WHAT IS BEING ASKED ::
Scan the listing for the word "lines", and copy out each line where it is found.

SUPPLIED ENTRIES ::
^^^^
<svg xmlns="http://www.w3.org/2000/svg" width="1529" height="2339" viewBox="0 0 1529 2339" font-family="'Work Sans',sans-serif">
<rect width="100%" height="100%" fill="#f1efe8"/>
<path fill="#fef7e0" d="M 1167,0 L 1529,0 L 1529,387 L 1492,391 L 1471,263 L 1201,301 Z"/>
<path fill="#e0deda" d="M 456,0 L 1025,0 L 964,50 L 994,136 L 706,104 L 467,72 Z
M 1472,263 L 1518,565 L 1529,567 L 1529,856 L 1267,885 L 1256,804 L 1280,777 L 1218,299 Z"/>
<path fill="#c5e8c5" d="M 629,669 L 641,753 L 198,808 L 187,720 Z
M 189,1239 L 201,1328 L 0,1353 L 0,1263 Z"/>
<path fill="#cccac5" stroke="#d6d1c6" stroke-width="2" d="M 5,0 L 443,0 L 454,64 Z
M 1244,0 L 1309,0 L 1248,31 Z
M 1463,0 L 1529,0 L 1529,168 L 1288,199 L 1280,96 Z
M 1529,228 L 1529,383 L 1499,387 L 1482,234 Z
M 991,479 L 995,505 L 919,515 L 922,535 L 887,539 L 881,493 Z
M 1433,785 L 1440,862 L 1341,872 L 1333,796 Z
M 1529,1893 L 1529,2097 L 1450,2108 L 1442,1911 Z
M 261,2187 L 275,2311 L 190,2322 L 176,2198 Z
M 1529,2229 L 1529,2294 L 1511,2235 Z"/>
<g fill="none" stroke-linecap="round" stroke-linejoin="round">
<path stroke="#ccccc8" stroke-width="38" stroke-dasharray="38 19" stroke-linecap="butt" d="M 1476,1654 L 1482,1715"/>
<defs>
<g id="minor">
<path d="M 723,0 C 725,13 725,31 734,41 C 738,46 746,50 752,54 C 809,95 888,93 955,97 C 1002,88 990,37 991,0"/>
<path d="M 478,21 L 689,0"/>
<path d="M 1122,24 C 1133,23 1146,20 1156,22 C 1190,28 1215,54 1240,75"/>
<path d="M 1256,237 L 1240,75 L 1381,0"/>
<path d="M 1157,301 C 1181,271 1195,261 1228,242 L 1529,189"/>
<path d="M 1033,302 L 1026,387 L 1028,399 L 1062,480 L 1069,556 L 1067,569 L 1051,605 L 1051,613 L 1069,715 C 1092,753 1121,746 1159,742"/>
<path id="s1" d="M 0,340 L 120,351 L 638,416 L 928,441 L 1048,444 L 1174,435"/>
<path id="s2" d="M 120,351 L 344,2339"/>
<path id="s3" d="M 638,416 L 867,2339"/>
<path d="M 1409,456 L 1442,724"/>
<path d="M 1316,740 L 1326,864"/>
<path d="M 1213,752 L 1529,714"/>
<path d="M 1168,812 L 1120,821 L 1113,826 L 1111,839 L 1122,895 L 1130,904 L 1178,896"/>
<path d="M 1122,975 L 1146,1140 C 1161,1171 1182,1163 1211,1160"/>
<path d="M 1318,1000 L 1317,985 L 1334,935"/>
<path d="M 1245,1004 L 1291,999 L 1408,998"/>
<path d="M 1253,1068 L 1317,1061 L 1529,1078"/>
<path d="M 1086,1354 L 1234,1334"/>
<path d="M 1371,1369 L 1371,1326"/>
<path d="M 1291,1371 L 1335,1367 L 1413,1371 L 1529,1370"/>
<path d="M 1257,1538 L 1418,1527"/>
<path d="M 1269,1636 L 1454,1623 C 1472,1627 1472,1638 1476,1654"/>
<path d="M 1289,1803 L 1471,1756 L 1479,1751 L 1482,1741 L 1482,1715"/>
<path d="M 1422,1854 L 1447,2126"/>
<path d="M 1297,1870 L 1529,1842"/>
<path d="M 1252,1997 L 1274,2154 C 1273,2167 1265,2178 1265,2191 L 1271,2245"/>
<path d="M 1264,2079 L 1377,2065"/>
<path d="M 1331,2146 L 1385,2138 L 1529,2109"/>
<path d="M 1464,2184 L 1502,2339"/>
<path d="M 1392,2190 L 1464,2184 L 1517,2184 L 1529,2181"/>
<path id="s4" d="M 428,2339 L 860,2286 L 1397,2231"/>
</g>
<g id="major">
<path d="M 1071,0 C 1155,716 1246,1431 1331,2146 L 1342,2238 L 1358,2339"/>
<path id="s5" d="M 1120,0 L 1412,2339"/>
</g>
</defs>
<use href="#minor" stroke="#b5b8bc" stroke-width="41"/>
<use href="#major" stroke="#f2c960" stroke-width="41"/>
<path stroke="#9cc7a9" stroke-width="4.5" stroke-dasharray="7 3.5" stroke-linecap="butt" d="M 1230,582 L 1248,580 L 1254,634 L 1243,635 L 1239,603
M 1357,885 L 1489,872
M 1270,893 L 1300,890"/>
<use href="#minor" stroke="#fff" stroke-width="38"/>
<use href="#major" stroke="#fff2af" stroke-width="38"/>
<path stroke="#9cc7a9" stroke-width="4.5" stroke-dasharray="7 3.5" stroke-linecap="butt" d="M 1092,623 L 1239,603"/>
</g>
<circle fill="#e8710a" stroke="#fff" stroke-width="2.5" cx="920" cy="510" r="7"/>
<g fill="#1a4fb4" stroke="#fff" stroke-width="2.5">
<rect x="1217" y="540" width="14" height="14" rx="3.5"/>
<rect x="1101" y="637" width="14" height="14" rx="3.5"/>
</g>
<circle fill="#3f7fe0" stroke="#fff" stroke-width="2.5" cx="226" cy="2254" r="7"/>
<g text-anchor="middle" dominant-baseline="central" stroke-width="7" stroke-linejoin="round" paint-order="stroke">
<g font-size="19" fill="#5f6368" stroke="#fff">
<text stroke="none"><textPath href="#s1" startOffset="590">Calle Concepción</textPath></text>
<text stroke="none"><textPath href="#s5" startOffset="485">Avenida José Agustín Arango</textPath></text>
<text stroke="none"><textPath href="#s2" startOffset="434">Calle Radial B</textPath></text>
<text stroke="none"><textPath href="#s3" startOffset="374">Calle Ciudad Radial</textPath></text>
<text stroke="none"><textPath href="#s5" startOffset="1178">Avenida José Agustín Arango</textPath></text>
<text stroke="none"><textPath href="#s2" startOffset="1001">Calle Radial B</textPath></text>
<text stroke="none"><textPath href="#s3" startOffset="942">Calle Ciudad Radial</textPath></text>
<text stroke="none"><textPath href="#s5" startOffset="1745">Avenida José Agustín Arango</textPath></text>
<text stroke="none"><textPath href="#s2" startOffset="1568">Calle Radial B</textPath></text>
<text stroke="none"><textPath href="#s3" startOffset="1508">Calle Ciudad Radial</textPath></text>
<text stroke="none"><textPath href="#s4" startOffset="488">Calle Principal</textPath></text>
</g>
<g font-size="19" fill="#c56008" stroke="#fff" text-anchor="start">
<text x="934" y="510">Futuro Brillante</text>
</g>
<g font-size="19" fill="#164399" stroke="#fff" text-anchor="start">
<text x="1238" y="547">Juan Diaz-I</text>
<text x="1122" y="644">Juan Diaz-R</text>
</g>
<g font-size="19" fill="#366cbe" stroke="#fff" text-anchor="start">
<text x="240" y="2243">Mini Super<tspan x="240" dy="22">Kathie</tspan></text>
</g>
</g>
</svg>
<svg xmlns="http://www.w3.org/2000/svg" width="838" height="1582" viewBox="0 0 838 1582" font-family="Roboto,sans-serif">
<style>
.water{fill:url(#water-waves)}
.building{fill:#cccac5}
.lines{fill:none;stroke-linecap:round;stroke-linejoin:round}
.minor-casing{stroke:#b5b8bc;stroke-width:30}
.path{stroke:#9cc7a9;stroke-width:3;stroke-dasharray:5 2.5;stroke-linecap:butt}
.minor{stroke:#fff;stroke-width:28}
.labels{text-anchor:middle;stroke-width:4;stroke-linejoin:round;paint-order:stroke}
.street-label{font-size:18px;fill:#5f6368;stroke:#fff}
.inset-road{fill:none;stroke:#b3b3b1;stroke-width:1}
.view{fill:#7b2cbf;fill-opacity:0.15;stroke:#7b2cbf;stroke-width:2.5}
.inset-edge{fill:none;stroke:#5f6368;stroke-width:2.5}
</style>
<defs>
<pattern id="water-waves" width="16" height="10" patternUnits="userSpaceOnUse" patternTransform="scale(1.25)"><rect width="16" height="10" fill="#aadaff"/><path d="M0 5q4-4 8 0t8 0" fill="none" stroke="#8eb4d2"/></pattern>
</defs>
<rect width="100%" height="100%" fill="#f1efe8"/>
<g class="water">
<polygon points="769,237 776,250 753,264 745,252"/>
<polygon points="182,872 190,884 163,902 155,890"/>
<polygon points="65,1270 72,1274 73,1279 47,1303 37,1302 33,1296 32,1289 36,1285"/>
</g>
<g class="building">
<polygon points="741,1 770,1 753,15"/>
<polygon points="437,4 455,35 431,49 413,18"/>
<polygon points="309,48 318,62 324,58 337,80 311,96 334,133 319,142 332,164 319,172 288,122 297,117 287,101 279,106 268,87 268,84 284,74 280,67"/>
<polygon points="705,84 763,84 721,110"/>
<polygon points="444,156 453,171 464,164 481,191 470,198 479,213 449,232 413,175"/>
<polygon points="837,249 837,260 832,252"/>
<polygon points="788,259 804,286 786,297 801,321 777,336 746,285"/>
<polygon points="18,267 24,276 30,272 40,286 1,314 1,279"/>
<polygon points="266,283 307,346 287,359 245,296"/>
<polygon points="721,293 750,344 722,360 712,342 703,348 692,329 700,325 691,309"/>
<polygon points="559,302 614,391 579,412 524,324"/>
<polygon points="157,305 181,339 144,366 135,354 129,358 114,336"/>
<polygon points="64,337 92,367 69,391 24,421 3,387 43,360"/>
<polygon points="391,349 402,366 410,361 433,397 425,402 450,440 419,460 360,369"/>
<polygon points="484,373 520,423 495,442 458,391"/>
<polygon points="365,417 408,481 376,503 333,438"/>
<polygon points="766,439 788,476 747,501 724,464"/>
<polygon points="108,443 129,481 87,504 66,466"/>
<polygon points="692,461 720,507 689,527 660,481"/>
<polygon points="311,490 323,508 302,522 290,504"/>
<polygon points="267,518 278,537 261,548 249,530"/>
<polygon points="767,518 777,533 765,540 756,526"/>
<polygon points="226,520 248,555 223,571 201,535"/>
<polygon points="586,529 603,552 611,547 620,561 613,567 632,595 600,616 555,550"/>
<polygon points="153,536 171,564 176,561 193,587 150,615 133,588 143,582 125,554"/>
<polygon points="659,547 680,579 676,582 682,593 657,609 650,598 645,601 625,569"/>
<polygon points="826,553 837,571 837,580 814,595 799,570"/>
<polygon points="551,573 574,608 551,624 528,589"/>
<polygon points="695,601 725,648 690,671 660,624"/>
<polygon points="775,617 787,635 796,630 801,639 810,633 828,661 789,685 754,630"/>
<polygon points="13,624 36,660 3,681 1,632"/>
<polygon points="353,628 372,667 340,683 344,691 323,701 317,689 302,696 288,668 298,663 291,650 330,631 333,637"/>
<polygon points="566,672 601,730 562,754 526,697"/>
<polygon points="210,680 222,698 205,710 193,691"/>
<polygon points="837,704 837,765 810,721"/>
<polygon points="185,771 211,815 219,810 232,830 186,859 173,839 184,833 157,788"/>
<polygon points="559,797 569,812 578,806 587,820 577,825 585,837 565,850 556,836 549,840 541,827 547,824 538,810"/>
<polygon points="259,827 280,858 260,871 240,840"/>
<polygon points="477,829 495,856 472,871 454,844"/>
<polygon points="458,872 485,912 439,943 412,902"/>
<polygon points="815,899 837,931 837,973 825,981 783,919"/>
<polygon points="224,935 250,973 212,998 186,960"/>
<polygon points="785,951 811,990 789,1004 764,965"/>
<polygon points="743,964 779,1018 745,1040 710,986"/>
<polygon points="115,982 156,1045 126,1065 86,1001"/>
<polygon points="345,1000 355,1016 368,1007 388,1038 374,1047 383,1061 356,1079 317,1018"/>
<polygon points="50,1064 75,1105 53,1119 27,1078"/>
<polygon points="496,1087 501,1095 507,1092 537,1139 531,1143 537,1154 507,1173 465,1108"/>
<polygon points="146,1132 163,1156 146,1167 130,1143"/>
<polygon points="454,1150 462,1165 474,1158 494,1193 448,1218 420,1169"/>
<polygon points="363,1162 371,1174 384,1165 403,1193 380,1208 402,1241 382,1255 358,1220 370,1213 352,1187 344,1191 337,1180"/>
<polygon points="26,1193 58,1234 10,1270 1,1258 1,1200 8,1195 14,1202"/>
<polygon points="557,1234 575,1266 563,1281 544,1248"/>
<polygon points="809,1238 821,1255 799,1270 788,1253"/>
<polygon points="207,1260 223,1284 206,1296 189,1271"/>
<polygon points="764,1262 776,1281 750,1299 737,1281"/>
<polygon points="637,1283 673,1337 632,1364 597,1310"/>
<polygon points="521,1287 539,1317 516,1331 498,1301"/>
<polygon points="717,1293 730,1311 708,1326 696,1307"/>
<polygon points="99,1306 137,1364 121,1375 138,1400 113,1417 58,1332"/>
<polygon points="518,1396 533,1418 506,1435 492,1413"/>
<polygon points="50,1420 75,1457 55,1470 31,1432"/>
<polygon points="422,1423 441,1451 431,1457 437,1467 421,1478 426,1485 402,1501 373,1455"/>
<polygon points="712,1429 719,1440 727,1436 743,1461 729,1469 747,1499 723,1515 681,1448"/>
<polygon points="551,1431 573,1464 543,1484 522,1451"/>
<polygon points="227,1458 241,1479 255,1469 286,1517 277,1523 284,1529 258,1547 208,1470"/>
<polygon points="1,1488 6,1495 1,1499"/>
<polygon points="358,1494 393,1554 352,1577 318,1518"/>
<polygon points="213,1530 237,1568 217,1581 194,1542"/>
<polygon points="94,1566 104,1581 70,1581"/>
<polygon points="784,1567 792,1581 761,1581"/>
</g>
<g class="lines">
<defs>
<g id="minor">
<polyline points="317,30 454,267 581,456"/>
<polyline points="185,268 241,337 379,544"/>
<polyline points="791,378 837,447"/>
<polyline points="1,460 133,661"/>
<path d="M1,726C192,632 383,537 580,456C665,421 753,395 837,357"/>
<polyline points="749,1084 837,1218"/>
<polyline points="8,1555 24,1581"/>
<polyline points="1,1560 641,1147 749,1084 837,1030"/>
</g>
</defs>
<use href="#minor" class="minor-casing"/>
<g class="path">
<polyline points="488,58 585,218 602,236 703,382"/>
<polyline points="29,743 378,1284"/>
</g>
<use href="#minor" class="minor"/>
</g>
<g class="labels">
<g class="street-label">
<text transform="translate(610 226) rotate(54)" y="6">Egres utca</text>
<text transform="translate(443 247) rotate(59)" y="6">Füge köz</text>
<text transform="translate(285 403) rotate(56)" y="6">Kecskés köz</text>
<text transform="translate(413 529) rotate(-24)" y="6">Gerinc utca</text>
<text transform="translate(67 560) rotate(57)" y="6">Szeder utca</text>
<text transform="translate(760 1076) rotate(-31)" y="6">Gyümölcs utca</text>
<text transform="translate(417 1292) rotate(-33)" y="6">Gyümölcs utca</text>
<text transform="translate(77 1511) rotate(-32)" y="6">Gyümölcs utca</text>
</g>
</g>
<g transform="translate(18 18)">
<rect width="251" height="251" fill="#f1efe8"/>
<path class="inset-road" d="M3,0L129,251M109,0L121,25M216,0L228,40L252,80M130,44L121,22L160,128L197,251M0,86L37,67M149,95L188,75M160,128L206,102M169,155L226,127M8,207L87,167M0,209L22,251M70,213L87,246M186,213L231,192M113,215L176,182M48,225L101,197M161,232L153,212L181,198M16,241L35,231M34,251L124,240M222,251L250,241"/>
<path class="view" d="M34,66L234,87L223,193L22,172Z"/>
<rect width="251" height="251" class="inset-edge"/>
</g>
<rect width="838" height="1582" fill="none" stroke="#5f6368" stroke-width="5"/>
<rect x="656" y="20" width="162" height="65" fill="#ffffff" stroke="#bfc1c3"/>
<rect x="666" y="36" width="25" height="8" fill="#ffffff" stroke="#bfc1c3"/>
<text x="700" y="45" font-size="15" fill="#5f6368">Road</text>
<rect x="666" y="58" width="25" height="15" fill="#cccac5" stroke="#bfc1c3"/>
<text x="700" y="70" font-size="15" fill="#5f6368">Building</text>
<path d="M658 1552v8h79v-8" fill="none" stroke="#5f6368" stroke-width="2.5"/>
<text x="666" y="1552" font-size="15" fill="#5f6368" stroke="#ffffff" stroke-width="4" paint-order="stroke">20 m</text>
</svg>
^^^^
TASK ANSWER ::
.lines{fill:none;stroke-linecap:round;stroke-linejoin:round}
<g class="lines">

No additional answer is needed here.